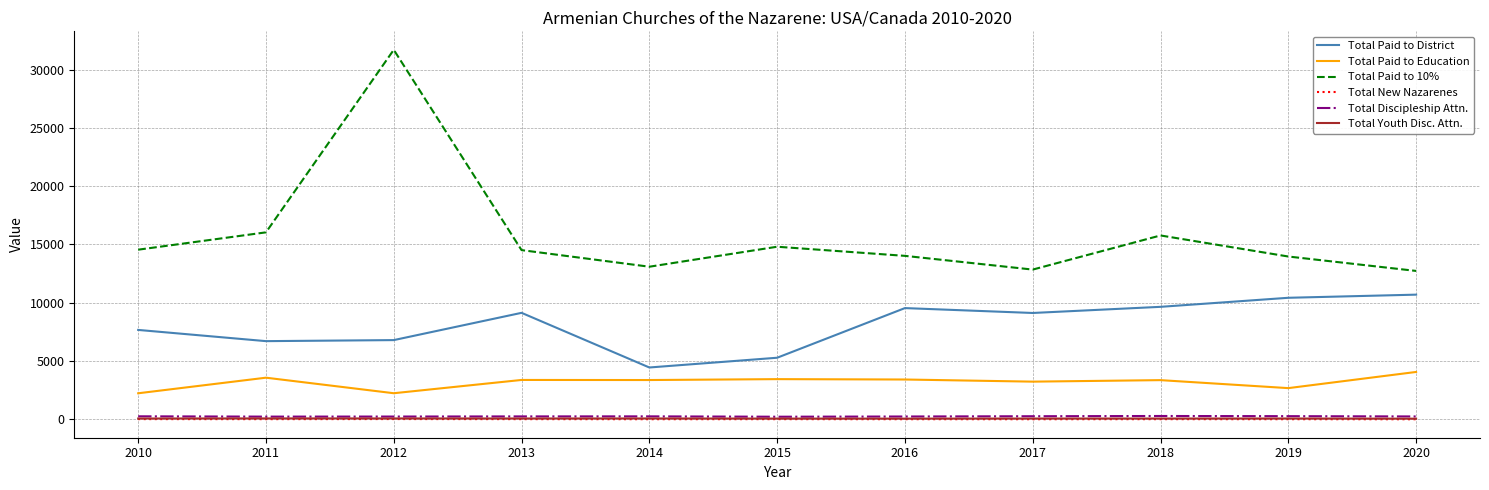

The value of Total New Nazarenes at 2020 is 0. True or false?

True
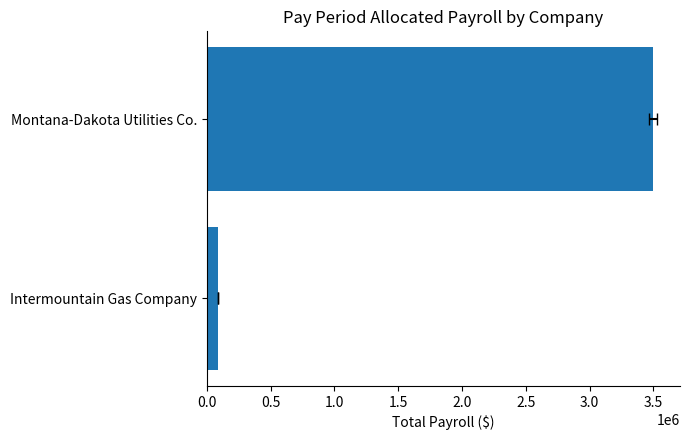

What is the average value?

1792422.2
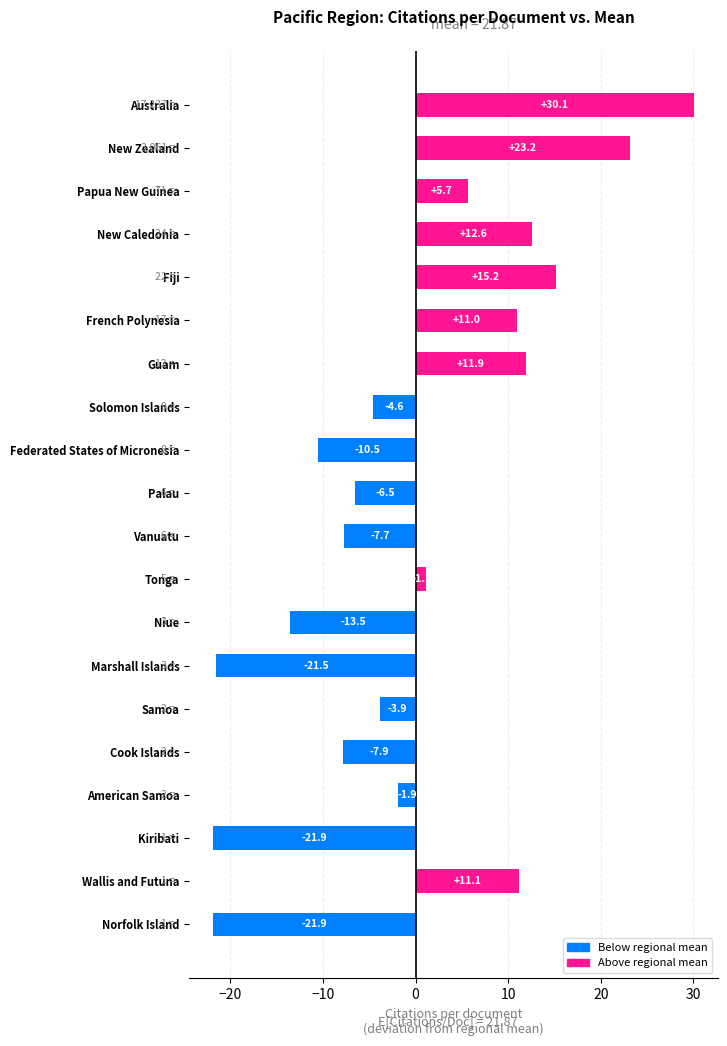

Reading top to bottom, list all the values displayed in this chart.

Australia=30.1	New Zealand=23.2	Papua New Guinea=5.7	New Caledonia=12.6	Fiji=15.2	French Polynesia=11.0	Guam=11.9	Solomon Islands=-4.6	Federated States of Micronesia=-10.5	Palau=-6.5	Vanuatu=-7.7	Tonga=1.1	Niue=-13.5	Marshall Islands=-21.5	Samoa=-3.9	Cook Islands=-7.9	American Samoa=-1.9	Kiribati=-21.9	Wallis and Futuna=11.1	Norfolk Island=-21.9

- [Work instruction]: Arrange the lines above into a Markdown table with two columns, Row and Text, giving each row a number. Leave out the blank lines and the lines that only mark a picture.

- [Written response]:
| Row | Text |
|---|---|
| 1 | The value of Total New Nazarenes at 2020 is 0. True or false? |
| 2 | True |
| 3 | What is the average value? |
| 4 | 1792422.2 |
| 5 | Reading top to bottom, list all the values displayed in this chart. |
| 6 | Australia=30.1	New Zealand=23.2	Papua New Guinea=5.7	New Caledonia=12.6	Fiji=15.2	French Polynesia=11.0	Guam=11.9	Solomon Islands=-4.6	Federated States of Micronesia=-10.5	Palau=-6.5	Vanuatu=-7.7	Tonga=1.1	Niue=-13.5	Marshall Islands=-21.5	Samoa=-3.9	Cook Islands=-7.9	American Samoa=-1.9	Kiribati=-21.9	Wallis and Futuna=11.1	Norfolk Island=-21.9 |